JW do not think Jesus was a mere man. They think that the Christ is divine, but created by Jehovah to accomplish a task, one that does involve incarnation, etc.

You may be thinking of The Church of Jesus Christ, Letter Day Saints (Mormons). They DO think that Jesus was an elevated man who retains his flesh & blood, as does the Father. In fact, all good Mormon men can become Gods over other solar systems if they follow the cosmic template. I am not sure how they feel about the Holy Spirit.

Of course, I am speaking off the cuff, in case I have misspoke.
Thanks for the info about these modern Christian sects. If the Ebionites were really Jewish Christians of I CE is controversial, because the possibility that they may be ''ex Catholics'' Judaizers or even ''Gnostic Jews'' (in that case the parallel with modern Mormons is very eloquent). I suspect the construct ''brothers of Lord'' being Catholic interpolation (like ''born by woman'') also in virtue of the latent contrast between something strictu sensu physical and carnal (''brothers'', ''born by'') and the very high Christology implicit in the term ''Lord'' and ''woman'' (when referred to the mother of a deity).
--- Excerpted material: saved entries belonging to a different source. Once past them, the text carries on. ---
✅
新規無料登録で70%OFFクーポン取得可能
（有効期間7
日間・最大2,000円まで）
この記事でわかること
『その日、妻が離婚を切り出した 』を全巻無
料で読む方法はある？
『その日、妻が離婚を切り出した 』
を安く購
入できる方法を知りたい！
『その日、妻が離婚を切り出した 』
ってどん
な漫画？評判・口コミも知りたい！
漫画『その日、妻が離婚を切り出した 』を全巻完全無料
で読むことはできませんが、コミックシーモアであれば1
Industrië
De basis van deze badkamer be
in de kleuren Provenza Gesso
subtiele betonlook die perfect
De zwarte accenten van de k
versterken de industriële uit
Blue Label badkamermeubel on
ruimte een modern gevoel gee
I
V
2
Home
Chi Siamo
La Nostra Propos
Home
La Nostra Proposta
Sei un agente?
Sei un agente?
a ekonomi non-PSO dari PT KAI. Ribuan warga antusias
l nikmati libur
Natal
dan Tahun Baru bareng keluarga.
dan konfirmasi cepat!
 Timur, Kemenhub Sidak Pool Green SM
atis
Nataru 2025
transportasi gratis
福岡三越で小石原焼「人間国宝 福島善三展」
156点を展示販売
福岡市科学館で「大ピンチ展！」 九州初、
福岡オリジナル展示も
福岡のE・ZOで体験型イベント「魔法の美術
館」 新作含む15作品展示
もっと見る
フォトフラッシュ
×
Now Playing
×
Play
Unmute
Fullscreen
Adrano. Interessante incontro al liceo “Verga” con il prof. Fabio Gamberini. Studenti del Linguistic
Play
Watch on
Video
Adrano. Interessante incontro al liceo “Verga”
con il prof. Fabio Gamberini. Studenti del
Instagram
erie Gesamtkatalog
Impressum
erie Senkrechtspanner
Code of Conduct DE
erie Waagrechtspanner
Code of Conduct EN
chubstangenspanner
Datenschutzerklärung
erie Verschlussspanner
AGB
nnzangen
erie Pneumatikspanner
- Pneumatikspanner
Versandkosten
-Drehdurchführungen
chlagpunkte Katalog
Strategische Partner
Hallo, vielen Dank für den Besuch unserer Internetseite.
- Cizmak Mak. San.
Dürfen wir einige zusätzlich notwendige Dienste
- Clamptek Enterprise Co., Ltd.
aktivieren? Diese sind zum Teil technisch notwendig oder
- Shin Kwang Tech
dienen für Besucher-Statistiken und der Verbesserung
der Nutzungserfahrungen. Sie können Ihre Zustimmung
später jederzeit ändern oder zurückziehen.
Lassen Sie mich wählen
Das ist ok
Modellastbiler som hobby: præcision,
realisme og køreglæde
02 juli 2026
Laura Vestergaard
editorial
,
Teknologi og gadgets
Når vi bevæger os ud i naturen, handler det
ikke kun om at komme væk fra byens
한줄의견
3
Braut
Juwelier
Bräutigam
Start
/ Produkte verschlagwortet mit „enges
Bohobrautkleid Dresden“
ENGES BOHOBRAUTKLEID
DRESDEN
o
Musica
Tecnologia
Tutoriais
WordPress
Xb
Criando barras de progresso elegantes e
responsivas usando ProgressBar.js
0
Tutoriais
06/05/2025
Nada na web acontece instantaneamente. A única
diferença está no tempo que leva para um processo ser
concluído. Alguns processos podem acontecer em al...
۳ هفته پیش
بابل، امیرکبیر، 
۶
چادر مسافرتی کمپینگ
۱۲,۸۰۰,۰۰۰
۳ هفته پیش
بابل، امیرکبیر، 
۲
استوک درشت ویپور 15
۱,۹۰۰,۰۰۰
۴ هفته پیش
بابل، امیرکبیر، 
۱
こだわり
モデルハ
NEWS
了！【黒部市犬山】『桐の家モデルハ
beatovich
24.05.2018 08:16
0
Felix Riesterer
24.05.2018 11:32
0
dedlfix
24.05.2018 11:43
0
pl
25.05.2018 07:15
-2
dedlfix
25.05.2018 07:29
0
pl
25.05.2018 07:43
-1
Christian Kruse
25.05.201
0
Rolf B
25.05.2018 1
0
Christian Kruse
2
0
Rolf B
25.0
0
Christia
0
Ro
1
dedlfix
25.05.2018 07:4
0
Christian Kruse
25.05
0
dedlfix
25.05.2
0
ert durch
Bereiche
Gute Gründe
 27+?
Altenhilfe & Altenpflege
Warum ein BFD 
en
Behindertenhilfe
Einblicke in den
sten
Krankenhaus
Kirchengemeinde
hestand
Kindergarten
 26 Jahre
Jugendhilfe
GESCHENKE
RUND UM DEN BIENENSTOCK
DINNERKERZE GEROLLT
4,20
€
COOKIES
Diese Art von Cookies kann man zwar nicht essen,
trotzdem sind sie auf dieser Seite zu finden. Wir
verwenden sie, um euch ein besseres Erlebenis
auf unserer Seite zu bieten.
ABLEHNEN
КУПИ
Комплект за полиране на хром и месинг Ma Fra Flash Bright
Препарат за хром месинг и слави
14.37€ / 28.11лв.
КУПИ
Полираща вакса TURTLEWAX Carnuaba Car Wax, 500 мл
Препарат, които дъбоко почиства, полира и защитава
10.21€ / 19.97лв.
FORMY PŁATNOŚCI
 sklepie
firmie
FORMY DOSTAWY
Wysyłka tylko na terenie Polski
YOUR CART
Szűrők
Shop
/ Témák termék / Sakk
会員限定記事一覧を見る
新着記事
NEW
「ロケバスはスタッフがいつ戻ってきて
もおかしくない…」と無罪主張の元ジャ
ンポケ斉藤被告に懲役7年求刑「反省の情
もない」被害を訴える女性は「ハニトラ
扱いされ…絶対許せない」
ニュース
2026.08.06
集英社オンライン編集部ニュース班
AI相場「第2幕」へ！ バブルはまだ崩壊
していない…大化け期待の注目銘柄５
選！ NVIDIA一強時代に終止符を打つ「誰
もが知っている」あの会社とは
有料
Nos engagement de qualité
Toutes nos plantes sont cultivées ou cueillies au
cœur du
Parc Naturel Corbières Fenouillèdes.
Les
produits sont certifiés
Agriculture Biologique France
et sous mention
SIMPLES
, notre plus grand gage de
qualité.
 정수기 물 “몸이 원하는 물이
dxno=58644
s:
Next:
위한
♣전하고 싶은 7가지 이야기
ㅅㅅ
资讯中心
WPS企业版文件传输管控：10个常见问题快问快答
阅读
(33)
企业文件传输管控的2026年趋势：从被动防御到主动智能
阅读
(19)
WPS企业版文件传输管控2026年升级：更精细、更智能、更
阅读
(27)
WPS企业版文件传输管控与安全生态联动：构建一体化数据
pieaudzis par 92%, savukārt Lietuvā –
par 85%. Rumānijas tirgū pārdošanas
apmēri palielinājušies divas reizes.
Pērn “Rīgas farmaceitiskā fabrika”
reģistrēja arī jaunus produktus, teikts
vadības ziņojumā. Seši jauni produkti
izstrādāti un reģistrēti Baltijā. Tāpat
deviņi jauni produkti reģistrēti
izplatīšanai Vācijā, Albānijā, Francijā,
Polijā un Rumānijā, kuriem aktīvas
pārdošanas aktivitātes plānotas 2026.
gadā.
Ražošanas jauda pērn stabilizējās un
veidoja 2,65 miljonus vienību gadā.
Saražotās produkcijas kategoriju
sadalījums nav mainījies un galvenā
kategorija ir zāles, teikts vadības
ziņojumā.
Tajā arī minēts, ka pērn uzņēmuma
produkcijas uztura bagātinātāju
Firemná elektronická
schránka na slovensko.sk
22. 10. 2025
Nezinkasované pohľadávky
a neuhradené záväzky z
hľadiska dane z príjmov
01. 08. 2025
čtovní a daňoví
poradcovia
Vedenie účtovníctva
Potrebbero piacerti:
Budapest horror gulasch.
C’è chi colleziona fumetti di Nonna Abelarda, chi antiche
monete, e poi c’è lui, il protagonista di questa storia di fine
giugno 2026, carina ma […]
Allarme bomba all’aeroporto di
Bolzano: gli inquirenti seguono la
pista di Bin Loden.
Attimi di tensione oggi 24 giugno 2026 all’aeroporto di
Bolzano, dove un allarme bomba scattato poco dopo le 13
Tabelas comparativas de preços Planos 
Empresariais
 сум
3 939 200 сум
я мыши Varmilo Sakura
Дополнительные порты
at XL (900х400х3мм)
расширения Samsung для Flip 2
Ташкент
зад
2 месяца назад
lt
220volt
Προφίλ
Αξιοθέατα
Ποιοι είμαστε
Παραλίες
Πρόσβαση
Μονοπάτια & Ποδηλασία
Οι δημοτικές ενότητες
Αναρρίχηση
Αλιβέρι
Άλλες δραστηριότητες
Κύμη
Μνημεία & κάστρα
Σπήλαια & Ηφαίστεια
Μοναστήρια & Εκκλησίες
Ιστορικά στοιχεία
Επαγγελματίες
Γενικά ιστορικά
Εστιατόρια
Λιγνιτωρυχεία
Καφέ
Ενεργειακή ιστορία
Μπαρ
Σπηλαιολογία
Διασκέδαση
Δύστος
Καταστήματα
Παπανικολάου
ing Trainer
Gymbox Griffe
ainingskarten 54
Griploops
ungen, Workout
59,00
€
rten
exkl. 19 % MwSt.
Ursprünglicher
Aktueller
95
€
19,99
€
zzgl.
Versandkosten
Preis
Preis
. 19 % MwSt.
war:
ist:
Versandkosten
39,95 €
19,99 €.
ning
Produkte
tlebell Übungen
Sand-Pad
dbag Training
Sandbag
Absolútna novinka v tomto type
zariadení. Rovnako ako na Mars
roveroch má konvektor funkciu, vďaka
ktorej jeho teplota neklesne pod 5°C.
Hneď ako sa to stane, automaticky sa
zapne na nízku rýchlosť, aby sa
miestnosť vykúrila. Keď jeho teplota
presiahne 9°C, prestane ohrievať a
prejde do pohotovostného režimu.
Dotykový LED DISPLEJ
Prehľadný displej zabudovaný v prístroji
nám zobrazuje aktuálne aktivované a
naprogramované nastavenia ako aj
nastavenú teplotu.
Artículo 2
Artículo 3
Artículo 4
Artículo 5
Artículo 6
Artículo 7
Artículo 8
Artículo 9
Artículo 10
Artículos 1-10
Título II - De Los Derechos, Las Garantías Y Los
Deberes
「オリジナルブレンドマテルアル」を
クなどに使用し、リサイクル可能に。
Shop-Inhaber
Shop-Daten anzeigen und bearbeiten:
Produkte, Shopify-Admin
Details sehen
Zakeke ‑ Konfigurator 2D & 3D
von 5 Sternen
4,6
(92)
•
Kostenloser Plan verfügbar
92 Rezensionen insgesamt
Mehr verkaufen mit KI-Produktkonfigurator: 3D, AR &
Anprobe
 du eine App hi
Tellingly, Bob Price so wrote:
That's Catholicism: the mystical sanctification of matter, turning it into a channel of saving grace.
(The Amazing Colossal Apostle, p. 267)
''To sanctify the matter'' alone would be called more properly ''pantheism'': if the interpolator was a ''pantheist'', he would write ''brothers of Jesus'' (I'm ironic here :D) The Catholic dilemma is that the Creation is not divine but however shares in the divinity of its creator. To solve this dilemma plastically, Catholics are ''pantheists-limited-to-consecrated host''.
Nihil enim in speciem fallacius est quam prava religio. -Liv. xxxix. 16.